To this model I use a transformer (distillbert) and apply to it weighted average in 4 layers. After that I combine it with some features I got and run it through mlp. I have multi class classification but I always get the same results
acc 0.7270668176670442
matthews_corrcoef 0.0
f1 0.6121664222193344
f1_macro 0.21049180327868855
f1_micro 0.7270668176670442
f1_classwise [0. 0.84196721 0. 0. ]
import torch
import torch.nn as nn
from transformers import AutoConfig, AutoModel
class WeightedAverageTransformerMLP(nn.Module):
def __init__(
self,
model_name,
num_extra_dims,
num_labels,
number_of_layers_to_concat=4,
hidden_size=256,
):
super().__init__()
self.number_of_layers_to_concat = number_of_layers_to_concat
self.config = AutoConfig.from_pretrained(model_name)
self.config.update({"output_hidden_states": True})
self.transformer = AutoModel.from_pretrained(model_name, config=self.config)
self.layer_weights = nn.Parameter(
torch.tensor([1] * self.number_of_layers_to_concat, dtype=torch.float)
)
self.dropout = nn.Dropout(0.1)
self.mlp = nn.Sequential(
nn.Linear(self.transformer.config.hidden_size + num_extra_dims, hidden_size),
nn.ReLU(),
nn.Linear(hidden_size, num_labels),
)
def forward(self, input_ids, extra_features, attention_mask=None):
# with torch.no_grad():
outputs = self.transformer(
input_ids=input_ids, attention_mask=attention_mask
)
hidden_states = torch.stack(outputs.hidden_states)
cls_embeddings = self._get_weighted_average(hidden_states)
combined_features = torch.cat((cls_embeddings, extra_features), dim=-1)
combined_features = self.dropout(combined_features)
logits = self.mlp(combined_features)
return logits
def _get_weighted_average(self, hidden_states):
chosen_layers = hidden_states[-self.number_of_layers_to_concat :, :, :, :]

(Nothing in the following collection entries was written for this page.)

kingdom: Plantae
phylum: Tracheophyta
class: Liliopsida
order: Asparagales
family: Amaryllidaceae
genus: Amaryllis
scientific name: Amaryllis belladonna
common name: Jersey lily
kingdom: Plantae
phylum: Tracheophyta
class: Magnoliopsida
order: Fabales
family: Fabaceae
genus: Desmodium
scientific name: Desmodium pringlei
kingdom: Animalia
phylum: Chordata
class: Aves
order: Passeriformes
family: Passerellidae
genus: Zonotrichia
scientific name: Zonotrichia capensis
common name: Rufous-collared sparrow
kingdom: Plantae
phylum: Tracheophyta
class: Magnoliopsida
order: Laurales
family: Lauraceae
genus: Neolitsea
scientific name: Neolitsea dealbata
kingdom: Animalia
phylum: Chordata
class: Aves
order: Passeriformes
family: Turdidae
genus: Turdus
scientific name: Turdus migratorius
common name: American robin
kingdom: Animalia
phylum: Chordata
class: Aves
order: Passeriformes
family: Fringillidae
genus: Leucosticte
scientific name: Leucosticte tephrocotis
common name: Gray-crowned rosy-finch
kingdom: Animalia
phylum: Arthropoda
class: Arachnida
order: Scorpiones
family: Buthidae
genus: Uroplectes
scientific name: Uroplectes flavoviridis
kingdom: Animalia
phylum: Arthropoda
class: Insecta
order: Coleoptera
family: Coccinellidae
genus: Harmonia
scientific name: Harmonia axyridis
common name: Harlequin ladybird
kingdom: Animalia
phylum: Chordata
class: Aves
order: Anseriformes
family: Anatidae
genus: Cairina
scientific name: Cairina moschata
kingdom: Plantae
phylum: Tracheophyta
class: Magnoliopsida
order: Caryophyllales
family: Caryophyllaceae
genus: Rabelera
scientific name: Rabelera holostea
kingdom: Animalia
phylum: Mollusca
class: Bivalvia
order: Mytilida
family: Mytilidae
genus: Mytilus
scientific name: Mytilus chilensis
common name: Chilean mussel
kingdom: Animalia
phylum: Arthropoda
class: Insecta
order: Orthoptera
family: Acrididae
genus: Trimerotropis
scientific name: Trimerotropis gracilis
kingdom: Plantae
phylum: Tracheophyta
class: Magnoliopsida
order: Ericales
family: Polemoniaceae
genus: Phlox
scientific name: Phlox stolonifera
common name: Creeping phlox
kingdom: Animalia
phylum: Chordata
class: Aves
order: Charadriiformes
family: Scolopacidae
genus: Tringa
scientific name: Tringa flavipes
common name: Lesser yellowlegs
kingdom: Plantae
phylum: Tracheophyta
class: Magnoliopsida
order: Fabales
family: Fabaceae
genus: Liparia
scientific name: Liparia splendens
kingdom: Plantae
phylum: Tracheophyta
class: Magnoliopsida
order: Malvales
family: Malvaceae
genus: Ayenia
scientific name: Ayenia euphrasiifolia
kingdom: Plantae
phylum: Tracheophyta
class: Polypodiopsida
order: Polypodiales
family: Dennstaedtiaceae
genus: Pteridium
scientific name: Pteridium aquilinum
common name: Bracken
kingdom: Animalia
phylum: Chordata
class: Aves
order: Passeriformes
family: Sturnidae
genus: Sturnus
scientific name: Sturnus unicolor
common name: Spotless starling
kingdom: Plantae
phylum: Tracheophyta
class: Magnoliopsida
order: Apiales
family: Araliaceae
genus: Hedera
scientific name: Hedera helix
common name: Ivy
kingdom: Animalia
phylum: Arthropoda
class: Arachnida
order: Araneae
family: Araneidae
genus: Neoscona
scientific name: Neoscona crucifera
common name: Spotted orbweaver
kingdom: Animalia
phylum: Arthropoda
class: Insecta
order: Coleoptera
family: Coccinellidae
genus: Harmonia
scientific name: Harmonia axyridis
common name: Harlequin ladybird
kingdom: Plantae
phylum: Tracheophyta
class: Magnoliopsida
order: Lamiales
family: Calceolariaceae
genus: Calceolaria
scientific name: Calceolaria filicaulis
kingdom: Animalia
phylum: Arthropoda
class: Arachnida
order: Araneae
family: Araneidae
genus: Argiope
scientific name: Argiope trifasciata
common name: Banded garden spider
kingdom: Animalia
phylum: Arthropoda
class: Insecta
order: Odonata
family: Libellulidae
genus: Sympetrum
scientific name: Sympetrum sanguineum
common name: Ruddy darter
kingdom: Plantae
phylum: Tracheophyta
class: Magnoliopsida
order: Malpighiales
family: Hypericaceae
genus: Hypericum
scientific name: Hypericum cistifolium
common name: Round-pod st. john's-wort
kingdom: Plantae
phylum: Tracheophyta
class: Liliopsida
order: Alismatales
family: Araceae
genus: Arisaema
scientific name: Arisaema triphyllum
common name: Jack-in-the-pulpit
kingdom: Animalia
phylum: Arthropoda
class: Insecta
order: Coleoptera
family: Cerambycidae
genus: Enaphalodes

# turn layer weights into proper shape
weight_factor = (
self.layer_weights.unsqueeze(-1)
.unsqueeze(-1)
.unsqueeze(-1)
.expand(chosen_layers.size())
)
weighted_average = (weight_factor * chosen_layers).sum(
dim=0
) / self.layer_weights.sum()
# keep only the first token of the sequence (CLS token) (batch, 768)
cls_embeddings = weighted_average[:, 0, :]
return cls_embeddings
Also this is my training function:
def train_batch(data_loader, model, loss_fn, optimizer, device):
model.train()
for batch in tqdm(
data_loader, total=len(data_loader), leave=False, desc="Training Batches"
):
optimizer.zero_grad()
input_ids = batch["input_ids"].squeeze(1).to(device)
attention_mask = batch["attention_mask"].squeeze(1).to(device)
features = batch["features"].to(device)
labels = batch["label"].type(torch.LongTensor).to(device)
logits = model(
input_ids=input_ids, extra_features=features, attention_mask=attention_mask
)
loss = loss_fn(logits, labels)
loss.backward()
optimizer.step()
and the testing:
def test_batch(data_loader, model, loss_fn, device):
size = len(data_loader.dataset)
num_batches = len(data_loader)
model.eval()
test_loss, correct = 0, 0
all_predictions = []
all_labels = []
with torch.no_grad():
for batch in tqdm(
data_loader, total=len(data_loader), leave=False, desc="Testing Batches"
):
input_ids = batch["input_ids"].squeeze(1).to(device)
attention_mask = batch["attention_mask"].squeeze(1).to(device)
features = batch["features"].to(device)
labels = batch["label"].type(torch.LongTensor).to(device)
logits = model(
input_ids=input_ids,
extra_features=features,
attention_mask=attention_mask,
)
test_loss += loss_fn(logits, labels).item()
correct += (logits.argmax(1) == labels).type(torch.float).sum().item()
probs = F.softmax(logits, dim=1)
predictions = torch.argmax(logits, dim=1)
all_predictions.extend(torch.argmax(probs, dim=1).cpu().tolist())
all_labels.extend(labels.cpu().tolist())
test_loss /= num_batches
correct /= size
f1 = f1_score(all_labels, all_predictions, average='weighted')
f1_macro = f1_score(all_labels, all_predictions, average='macro')
f1_micro = f1_score(all_labels, all_predictions, average='micro')
f1_classwise = f1_score(all_labels, all_predictions, average=None)
matthews = matthews_corrcoef(all_labels, all_predictions)
acc = accuracy_score(all_labels, all_predictions)
print(
f"Test Error: \n Accuracy: {(100*correct):>0.1f}%, Avg loss: {test_loss:>8f} \n"
)
print("acc", acc)
print("matthews_corrcoef", matthews)
print("f1", f1)
print("f1_macro", f1_macro)
print("f1_micro", f1_micro)
print("f1_classwise", f1_classwise)
and the rest:
classifier = WeightedAverageTransformerMLP(classifier_name, 30, 4).to(device)
loss_fn = torch.nn.CrossEntropyLoss().to(device)
optimizer = torch.optim.Adam(classifier.parameters())